A RARE CASE OF RELAPSED ACUTE PROMYELOCYTIC LEUKEMIA 25 YEARS AFTER COMPLETE REMISSION

Case Presentation: In 2000, a 32-year-old female without significant medical history was diagnosed with Acute promyelocytic leukemia (APL) after evaluation for fatigue, easy bruising, and menorrhagia. Labs revealed pancytopenia, bone marrow biopsy demonstrated extensive infiltration by promyelocytes with Auer rods, and Fluorescence in Situ Hybridization (FISH) confirmed t(15;17). She achieved hematologic remission after All-Trans Retinoic Acid (ATRA) and daunorubicin. Twenty-five years later, she presented with 1–2 weeks of vague memory issues and right-sided deficits. MRI showed multifocal acute infarcts in the left MCA territory. She was not eligible for tPA due to delayed presentation. Because the stroke occurred while on Eliquis, malignancy-associated hypercoagulability was suspected. A CT scan revealed a new lytic lesion at T8. Four days after admission, the patient developed acute right upper-extremity weakness and became obtunded. CT head revealed a left frontal intraparenchymal hemorrhage concerning for hemorrhagic conversion. Coagulation studies were notable for INR 1.66, aPTT 37.6 seconds, platelet count 80 K/µL, and fibrinogen 75 mg/dL. She received Kcentra and desmopressin, then underwent an urgent craniotomy for hemorrhage evacuation. Post-operatively, she continued to exhibit laboratory features of disseminated intravascular coagulation (DIC) including markedly elevated D-dimer (>35.20 mg/L FEU). A peripheral smear showed new promyelocytes concerning for relapsed APL so reinduction with ATRA was promptly initiated. Positive FISH-RARA and bone marrow biopsy confirmed relapsed APL, so arsenic trioxide (ATO) was added per the Lo-Coco trial. Repeat workup a month later showed no residual APL. The patient has remained in complete remission (CR) since and is expected to complete one year of ATRA maintenance therapy in eight months.

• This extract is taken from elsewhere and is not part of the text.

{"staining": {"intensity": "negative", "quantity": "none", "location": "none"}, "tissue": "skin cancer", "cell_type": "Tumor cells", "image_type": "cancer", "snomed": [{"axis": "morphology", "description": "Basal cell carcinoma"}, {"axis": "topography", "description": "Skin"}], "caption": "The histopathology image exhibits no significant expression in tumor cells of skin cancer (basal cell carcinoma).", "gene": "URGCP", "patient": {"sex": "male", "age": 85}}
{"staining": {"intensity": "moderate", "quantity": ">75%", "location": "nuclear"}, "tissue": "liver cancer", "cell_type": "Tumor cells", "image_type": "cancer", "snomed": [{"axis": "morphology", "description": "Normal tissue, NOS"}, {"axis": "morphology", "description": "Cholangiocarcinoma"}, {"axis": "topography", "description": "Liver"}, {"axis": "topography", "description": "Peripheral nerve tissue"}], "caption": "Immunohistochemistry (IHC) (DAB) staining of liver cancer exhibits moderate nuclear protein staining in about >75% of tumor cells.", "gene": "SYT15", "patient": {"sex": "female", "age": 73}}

Discussion: APL is an aggressive subtype of Acute Myeloid Leukemia (AML) characterized by a block in differentiation at the promyelocyte stage. Historically, APL carried a high fatality rate due to its fulminant course and profound coagulopathy; however, the introduction of targeted differentiation therapies, particularly ATRA and ATO, dramatically improved outcomes. Both interventions have transformed APL into one of the most curable leukemias, with survival rates exceeding 90%. This case underscores the diagnostic challenges of extremely late relapse of APL due to its rarity and nonspecific presentation. Clinicians should maintain vigilance and notably, these findings must be recognized by hospital medicine physicians as DIC and other life-threatening complications can present while patients are being treated for other chief concerns. Early diagnosis and initiation of ATRA/ATO prevent the otherwise high morbidity and mortality of APL and complications such as DIC. While relapse occurs in approximately 10–15% of patients, the vast majority occur within the first three years after CR. Only six cases of relapse beyond ten years have been described. Our case presents one of the longest relapse intervals at 25 years.

Conclusions: Prompt workup should be pursued in patients with even a remote history of APL now found to have cytopenias or coagulopathy. Standard monitoring is for five years; however, some experts recommend continuing surveillance for longer. Future studies can further elucidate risk factors for extremely late APL relapse and evaluate whether longer surveillance would significantly benefit outcomes.